Echo Kittle, carried along as part of the Great Jahan's entourage, had still not mounted the horse that had been given her to ride. Each day she asked the Jahan if she was ready, and each day he shook his head and said, "Not yet."

It must be soon now. The more time she spent by Kell's side, the better he seemed to understand her. Often she would look round and see him gazing at her, his wide-spaced eyes thoughtful and steady, and she would say, "What, Kell? What is it?" Then he would toss his beautiful head and come to her and stand close, and she would feel he wanted her to know he would look after her.

To add to the hardship of her life on the road, the Jahan's sons had become bolder in her presence and were turning into a constant irritant. Everywhere she went, there was Sasha moodily brushing his fingers through his long bushy hair, which he believed to be his most attractive feature; or Alva, as often as not stripped to the waist, showing off his well-muscled torso; or Sabin, who never spoke, but who watched her like a hungry puppy.

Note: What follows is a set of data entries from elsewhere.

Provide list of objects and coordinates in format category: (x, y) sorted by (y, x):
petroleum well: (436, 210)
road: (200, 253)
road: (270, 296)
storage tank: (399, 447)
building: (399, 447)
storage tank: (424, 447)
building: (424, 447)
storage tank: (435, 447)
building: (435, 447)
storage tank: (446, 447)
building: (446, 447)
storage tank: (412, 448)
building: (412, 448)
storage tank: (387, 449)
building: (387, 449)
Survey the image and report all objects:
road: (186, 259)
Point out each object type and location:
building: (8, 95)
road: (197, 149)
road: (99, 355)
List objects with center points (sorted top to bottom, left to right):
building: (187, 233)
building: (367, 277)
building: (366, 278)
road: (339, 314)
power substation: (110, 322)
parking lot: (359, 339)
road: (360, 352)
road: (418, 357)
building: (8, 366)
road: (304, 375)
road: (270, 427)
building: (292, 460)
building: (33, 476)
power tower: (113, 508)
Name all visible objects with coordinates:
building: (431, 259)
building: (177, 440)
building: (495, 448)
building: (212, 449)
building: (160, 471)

Small gifts began to appear in her tent: a plate of honey cakes, a beaded bracelet. There was never a written note to say who they came from, so Echo didn't know who to thank. This suited her well enough, as she didn't feel at all grateful. She felt harassed. She put the gifts outside her tent, where the Jahan saw them.

"What's this?" he said.

"They're not mine," she replied. "Someone left them in my tent by mistake."

"These are love gifts."

"Then why are there no messages?"

"Messages?"

"To say who they're from."

The Jahan laughed.

"My sons can't write. These are gifts from them, to win your favor."

"Then please tell them not to waste their time."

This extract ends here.